June 21st was the Summer Solstice and the shortest night of the year and the perfect time to spend the evening out in London taking photographs of the sun setting and then rising a few hours later.
Unfortunately, as photography doesn’t pay the bills the shoot had to wait till the shortest weekend of the year, the 25th June. I met up with some friends at a Meetup organised by the London Photographic Meetup Group. We split into smaller groups and headed out to find the perfect spot to shoot the sunset. Sonia. and I chose the middle of Tower Bridge having had walk down towards the design museum and been unhappy with the views. The middle of the bridge offered a few advantages; composition was enhanced because we were above the Thames, allowing a vanishing point in the centre and the ability to get both London Bridge and the Mayor’s office in the shot with no problems.
Tripod, such as it was, was setup with the kitbag used to weigh it down, I was shooting with the L series 17-40mm using a cable shutter release. I also wanted to focus on HDR images because if you are shooting a sunset its all about the deep varied colours and that is where HDR excels.. Essentially, once a location is found. The Mark III is excellent for HDR for a couple of reasons; firstly it will cheerfully do an automatic 7 bracket exposure. Secondly it has a built in eye-piece shield preventing the eye-piece from adding additional light to the sensor.
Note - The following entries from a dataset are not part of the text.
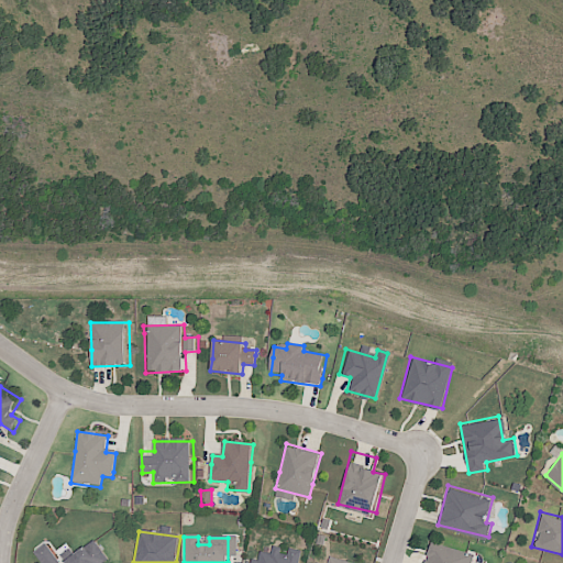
[(252,562),(254,558),(263,560),(266,549),(276,552),(280,539),(307,548),(301,562),(252,562)]
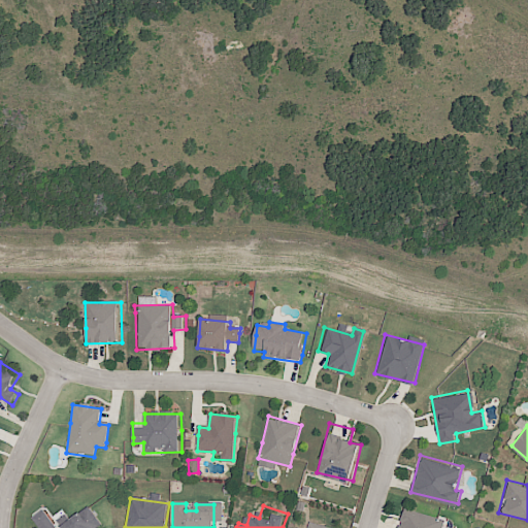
[(30,519),(37,527),(60,527),(43,507),(30,519)]
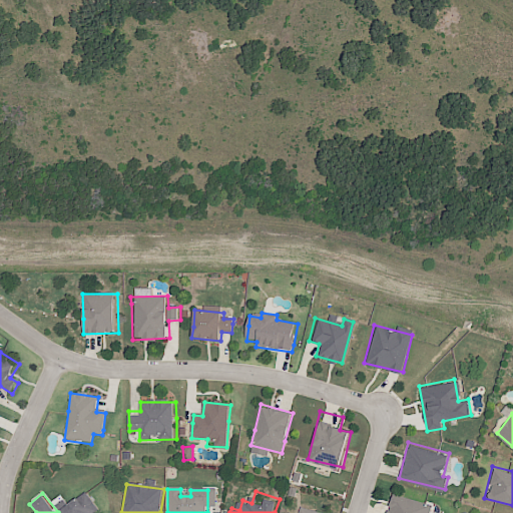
[(59,508),(62,512),(98,512),(102,510),(88,493),(71,506),(67,500),(59,508)]
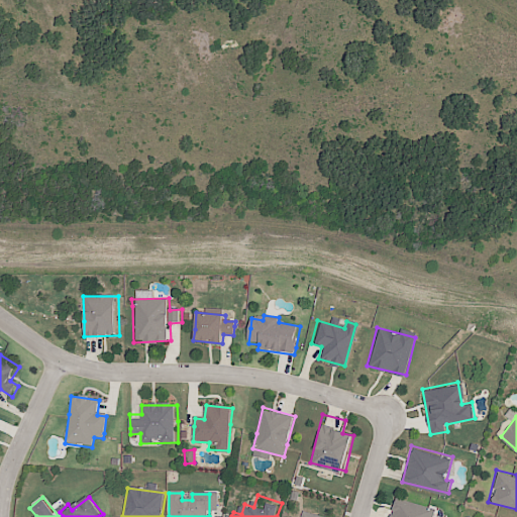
[(399,497),(392,516),(435,516),(438,509),(399,497)]
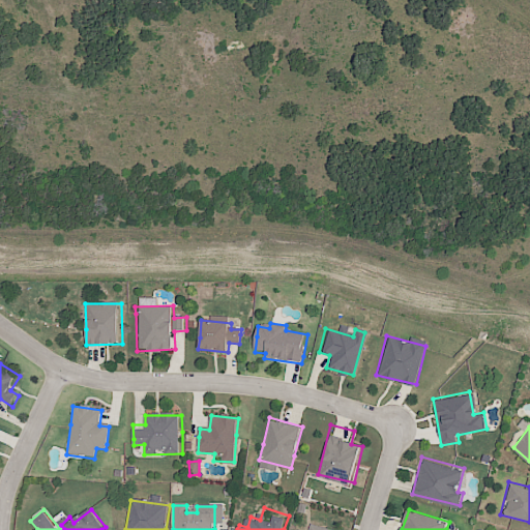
[(298,529),(299,529),(303,529),(313,529),(316,521),(342,528),(341,529),(298,529)]
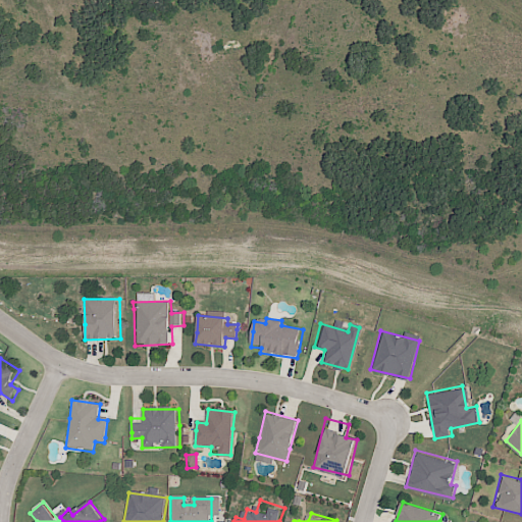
All buildings are outlined.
I set the camera up, and it then became a waiting game, taking a set of images every few minutes as the sun set. Some shots were a different composition, but my feeling with this was once I’d found a perfect composition that I liked, I wanted to shoot enough that I also got a perfect set of colours. I’m not sure I completely achieved it, but I am very happy with several of the images and the one attached to this post in particular. It is also worth noting that I was using manual focus as automatic focus struggles with lights on a night scene. (NOTE: a handy trick if you have a live view system is to switch to that, zoom as much as you can and focus from there, much finer control)
The disadvantage of HDR is you can’t see what you are producing (well, except for the new Sony cameras, which offer in camera HDR) and so there is always a bit of a wait before you know if you’ve wasted you time. In that respect it is similar to film.
Once the sun had set, I was left with five or six hours until sunrise. Whilst many people continued around the Thames looking for some interesting night shots of buildings I wanted to do something a little different. As such I headed off with a friend who is a fan of street photography to Soho. These adventures and images will be covered in a later post about taking street shots of party people.
4am and I’ve arrived back on the Thames and waked down from Embankment to Westminster Bridge. Walking along the bridge I find the spot I am looking for. Unlike earlier, I have an additional requirement. I need a spot that has a firm concrete base or pillar to rest my camera on as my Tripod is lost somewhere in Aldwych. This posed a pretty significant challenge, as HDR required matched images and without a tripod it is very difficult to achieve. In order to manage I used every trick I knew. I pushed the ISO up higher than was required and kept the aperture as wide as possible so that the shutter speed, even at the lowest exposure in the bracket was fast to minimize the impact between shots. I also used the 2 second timer delay to trigger the shots so my finger pressing the button would not affect the shot. All in all I’m happy with the results, though at maximum zoom you can see a slight disconnect between the images.
I also took a shot of the impact of the cloud cover on the Houses of Parliament first thing in the morning with no traffic or pedestrians that I’m very happy with, only minor tweaks to pull the colours out. It is solitary and splashed with light.
I absolutely recommend taking an evening to do a shoot like this. Whilst there is no actual reason that you have to do sunset and sunrise in one evening, it is a nice challenge and it give you a sense of completeness.